Sebagai ilustrasi konkret dari dinamika yang terjadi, kita dapat meninjau kasus SMPN 1 Cibeber. Awalnya, kegiatan pentas seni dalam rangkaian seremonial perpisahan antar siswa direncanakan dan disepakati melalui musyawarah antara komite sekolah, orang tua siswa, dan pihak sekolah. Dalam rapat tersebut, disepakati bahwa akan ada seremonial perpisahan antar siswa secara sederhana dan pentas seni siswa yang dilaksanakan di lingkungan sekolah SMPN 1 Cibeber, dengan biaya yang bersumber dari sumbangan sukarela orang tua. Dalam konteks ini, pihak SMPN 1 Cibeber bertindak sebagai pelaksana teknis yang dimandatkan oleh komite sekolah, berupaya memfasilitasi keinginan orang tua siswa sesuai hasil kesepakatan. Perlu ditegaskan bahwa SMPN 1 Cibeber tidak melakukan pungutan terhadap orang tua; sumbangan pun tidak diterima oleh sekolah, melainkan dikelola oleh bendahara komite. Namun, di tengah pergolakan informasi dan demi menjaga kondusivitas serta menghindari hal-hal yang tidak diinginkan, pihak SMPN 1 Cibeber pada akhirnya memutuskan untuk tidak melaksanakan kegiatan perpisahan tersebut. Keputusan ini mencerminkan bagaimana dinamika sosial dan interpretasi publik dapat memengaruhi pelaksanaan kebijakan dan kesepakatan di tingkat sekolah, meskipun niat awalnya adalah untuk memenuhi aspirasi bersama.

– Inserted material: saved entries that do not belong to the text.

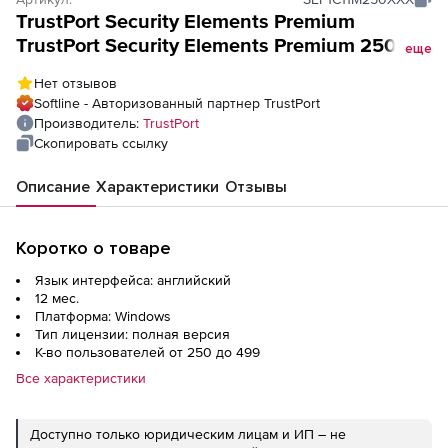
TrustPort Security Elements Premium
TrustPort Security Elements Premium 250-
еще
499 Users 1 Year Cross-grade
Нет отзывов
Softline - Авторизованный партнер TrustPort
Производитель:
TrustPort
Скопировать ссылку
Описание
Характеристики
Отзывы
Коротко о товаре
Язык интерфейса: английский
12 мес.
Платформа: Windows
Тип лицензии: полная версия
К-во пользователей от 250 до 499
Все характеристики
Доступно только юридическим лицам и ИП – не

Menuju Titik Keseimbangan:

Menyikapi dualitas fenomena perpisahan sekolah, diperlukan pendekatan yang bijak dan inklusif. Esensi perpisahan sebagai momen refleksi dan penguatan ikatan sosial hendaknya menjadi fokus utama, bukan kemewahan seremonial semata. Alternatif kegiatan yang lebih ekonomis dan sarat makna, seperti pentas seni di sekolah, kegiatan sosial, atau farewell event (acara perpisahan) yang sederhana namun berkesan di lingkungan sekolah, dapat menjadi opsi yang patut dipertimbangkan.

Foto: Dokumentasi Gelar Karya Projek Penguatan Profil Pelajar Pancasila (P5) di SMPN 1 Cibeber

Proses perencanaan yang partisipatif, melibatkan siswa, orang tua, dan pihak sekolah secara transparan, menjadi krusial untuk mencapai konsensus yang mengakomodasi berbagai perspektif. Dengan demikian, perpisahan sekolah diharapkan dapat tetap menjadi penutup babak pendidikan yang membahagiakan dan memotivasi, tanpa menimbulkan eksklusivitas atau memberatkan pihak manapun, selaras dengan semangat regulasi pendidikan yang menjunjung tinggi keadilan.

Referensi:

Coleman, J. S. (1988). Social capital in the creation of human capital. American Journal of Sociology, 94(Supplement), S95-S120.

Durkheim, É. (1912). The elementary forms of religious life. Allen & Unwin.

Van Gennep, A. (1960). The rites of passage. University of Chicago Press.

Undang-Undang Nomor 20 Tahun 2003 tentang Sistem Pendidikan Nasional.